TASK BRIEF: Among the entries below, which lines include the string "right"? Show each one.

RECORDS FOR THIS EXERCISE:
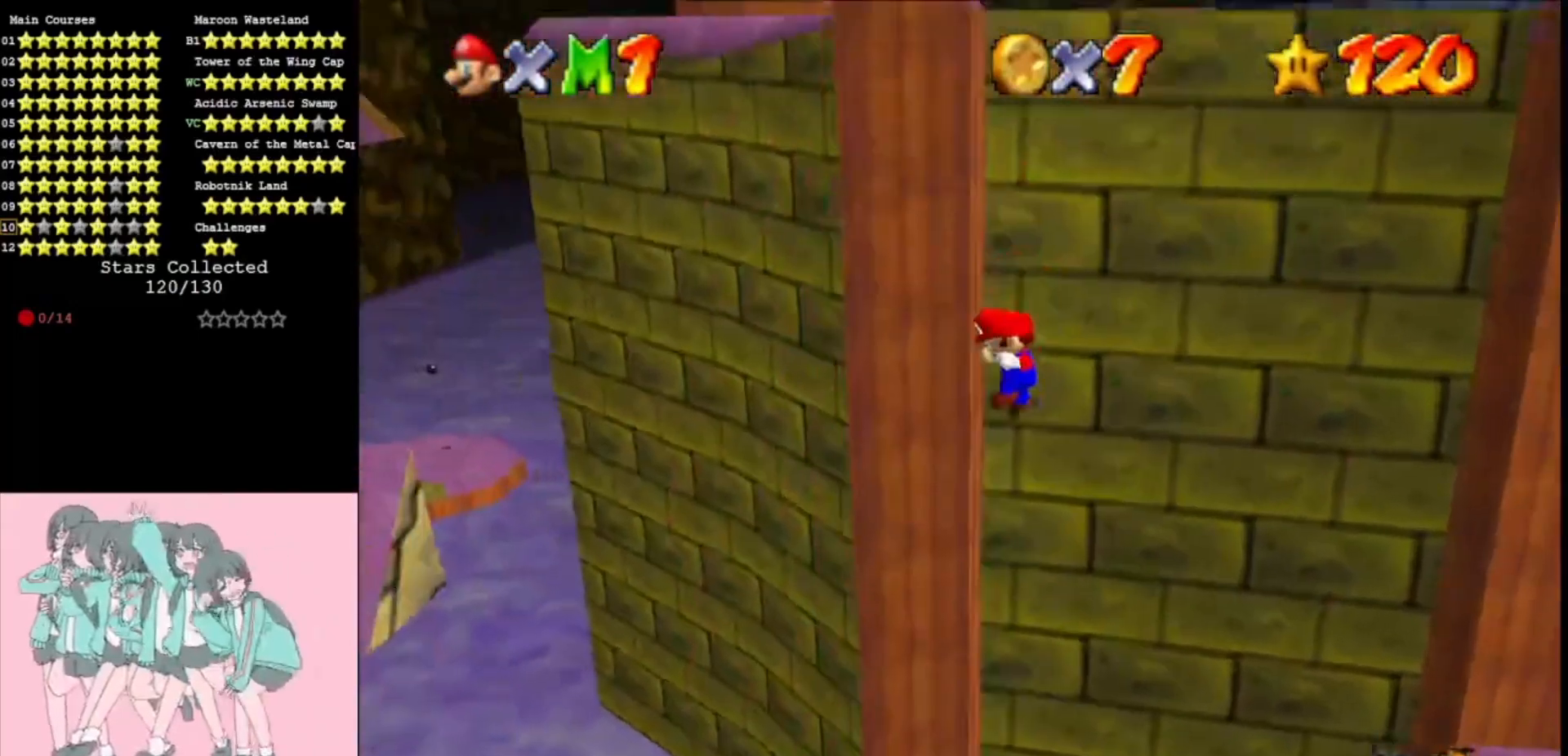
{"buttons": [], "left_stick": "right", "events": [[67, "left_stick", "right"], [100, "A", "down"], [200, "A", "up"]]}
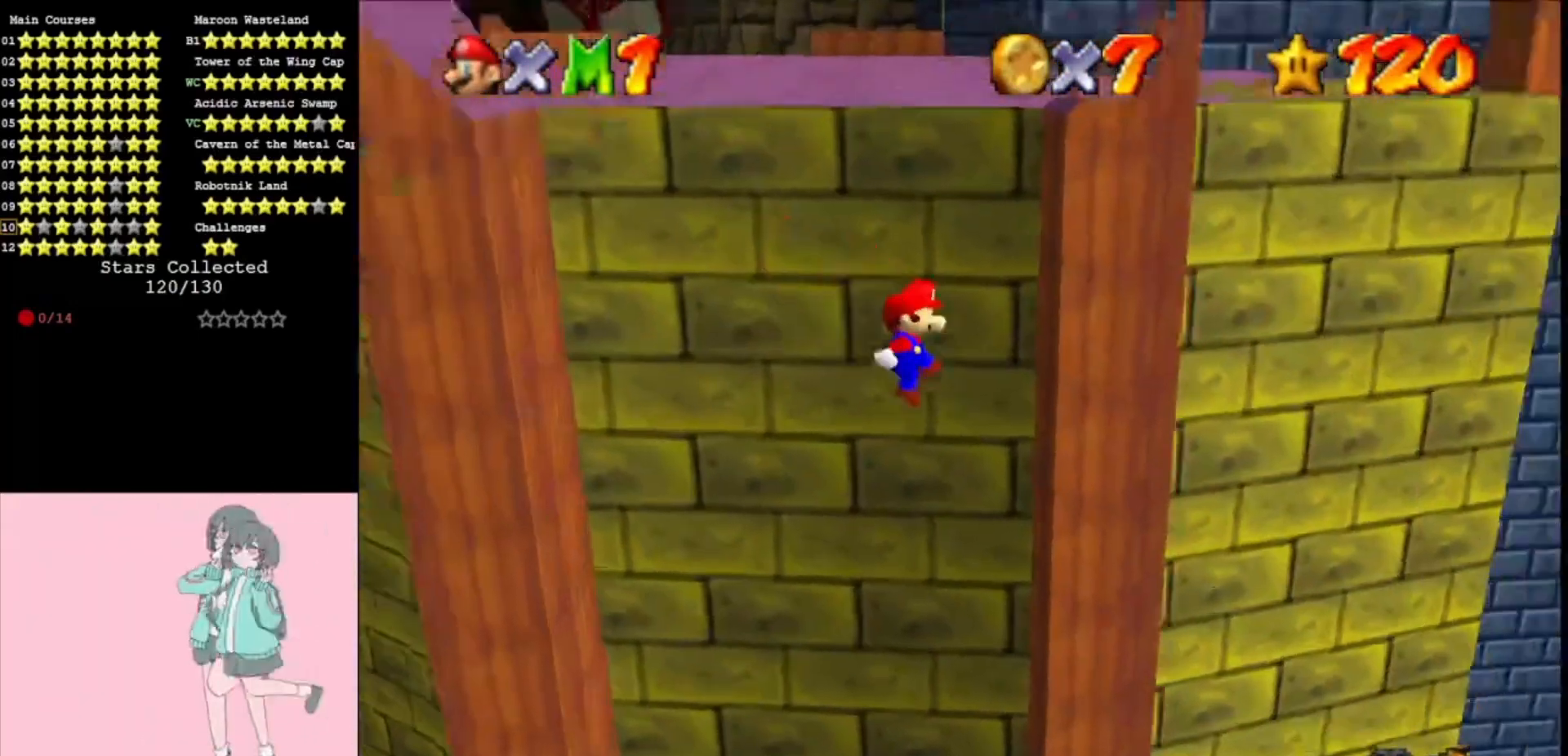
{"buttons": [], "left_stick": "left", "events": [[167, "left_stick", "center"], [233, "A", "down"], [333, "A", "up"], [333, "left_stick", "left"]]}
---
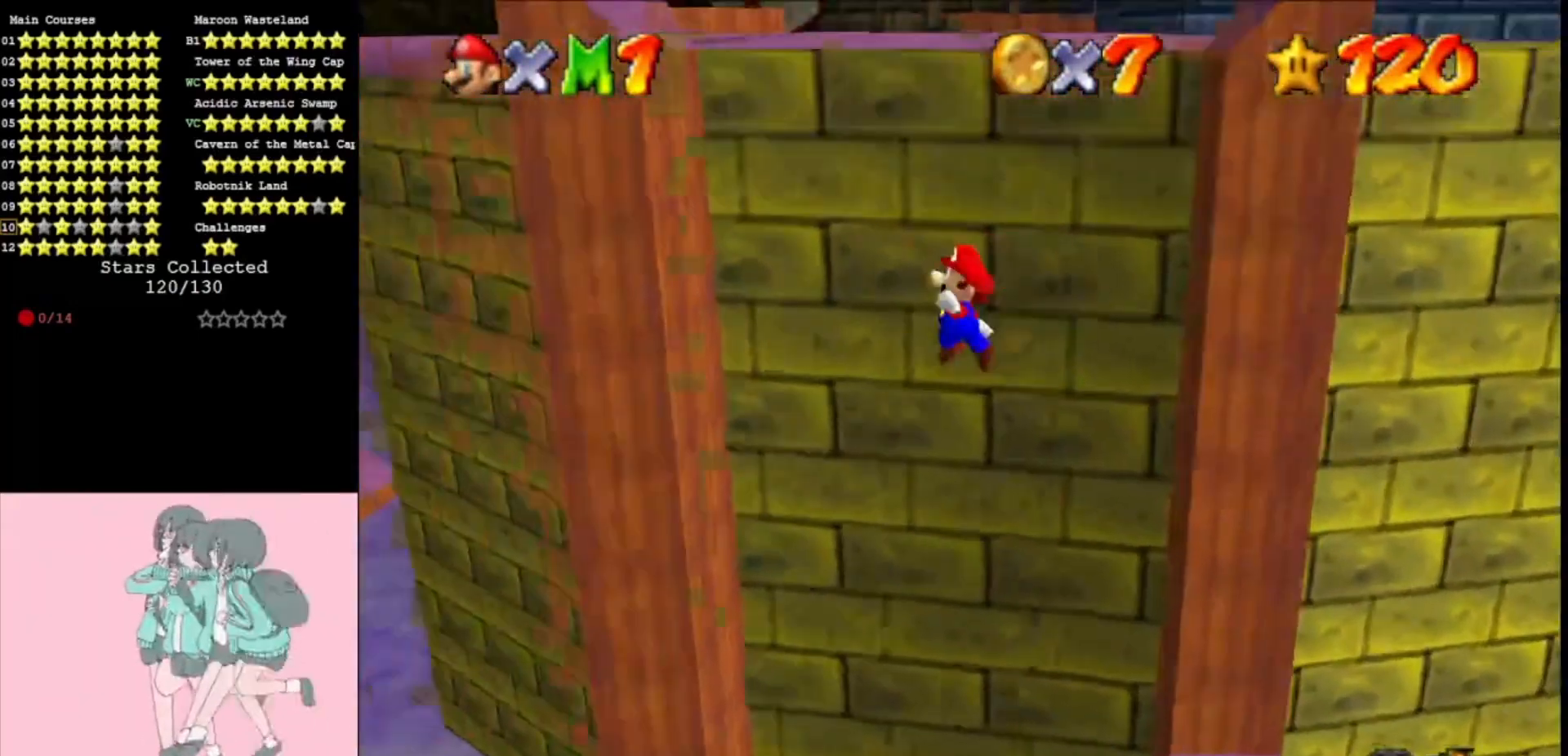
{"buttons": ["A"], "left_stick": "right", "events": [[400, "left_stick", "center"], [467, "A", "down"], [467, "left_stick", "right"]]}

RESULT OF THE TASK:
{"buttons": [], "left_stick": "right", "events": [[67, "left_stick", "right"], [100, "A", "down"], [200, "A", "up"]]}
{"buttons": ["A"], "left_stick": "right", "events": [[400, "left_stick", "center"], [467, "A", "down"], [467, "left_stick", "right"]]}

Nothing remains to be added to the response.